Let side of square be $a$.

I'm assuming $O$ is the centre of the semi-circle. Also, a line joining vertex $E$ of the equilateral triangle and point $O$ is perpendicular to $BC$. Let that perpendicular intersect the red region at point $O'$. Also let $EB$ and $EC$ intersect the semicircle at $B'$ and $C'$ respectively.

The distance EO is $a - \sqrt{3}a/2$ [height of square - height of eq. triangle]. Also, the distance $EO'$ is $a/2-length(EO)$ which is $\sqrt{3}a/2 - a/2$.

Now construct a triangle $EB'C'$. By symmetry, $EB' = EC'$. Also, the angle $B'EC' = 60^\circ$. Which means the constructed triangle is equilateral. Let height of this equilateral triangle be $h$. I'll show it's calculation later.

Following is the method to calculate area of region $R$ left by removing triangle $EB'C'$ from red region.

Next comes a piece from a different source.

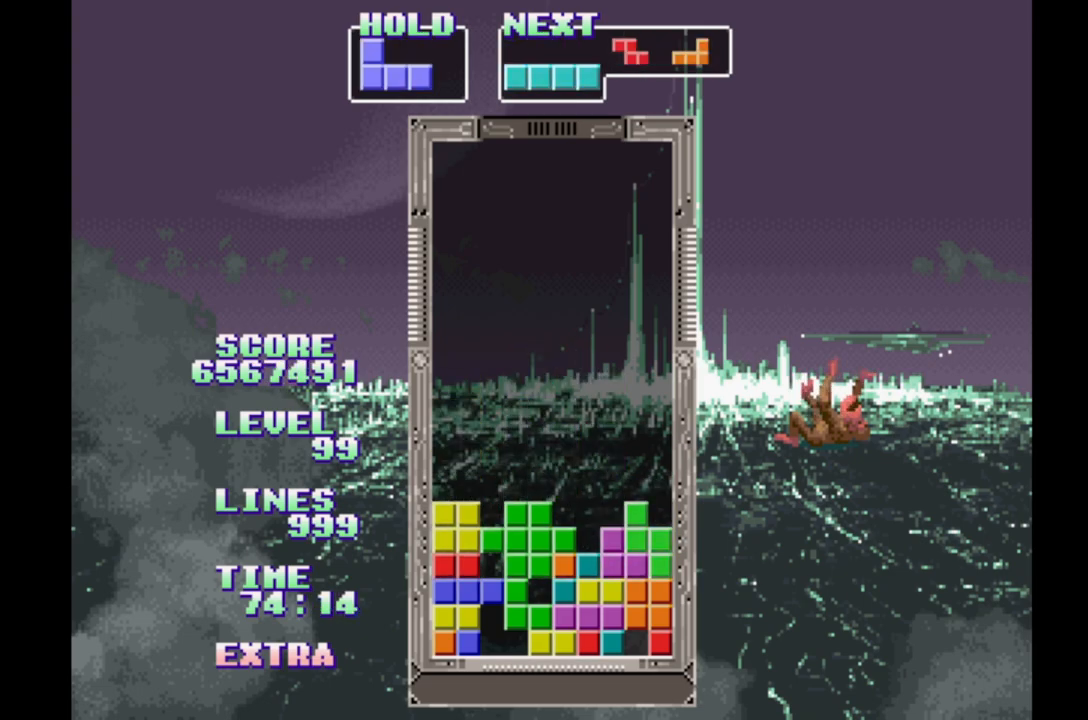
{"dt_ms": 500, "buttons": [], "events": [[217, "DPAD_RIGHT", "up"], [217, "DPAD_UP", "down"], [283, "DPAD_UP", "up"]]}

The area of the region $R$ can be found out by considering sector $OB'C'$. This sector belongs to the semi-circle. We can calculate the area of the triangle $OB'C'$ since $OB' = a/2$ and $OC' = a/2$ and $B'C' = (2/\sqrt{3})h$. [Since $B'C'$ is side of equilateral triangle $EB'C'$ and $h$ is it's height.]

Since we've got all sides of the triangle, we can calculate the area of the sector $OB'C'$ by applying co-sine rule to find the angle $B'OC'$. Once this area is calculated, subtract it from the area of the triangle $OB'C'$ to get area of region $R$.

To calculate $h$, we first need to find out the length of $EO' - h$: Let's call this $l$. $l$ is equal to radius of semi-circle minus height of $OB'C'$. Find the height in terms of $a$ and $h$ and later solve the the quadratic equation $(EO' - h)^2 = l^2$ for $h$. One root is positive and other is negative. Reject the negative one.

Use the fact $a = 4$ to get a numeric result.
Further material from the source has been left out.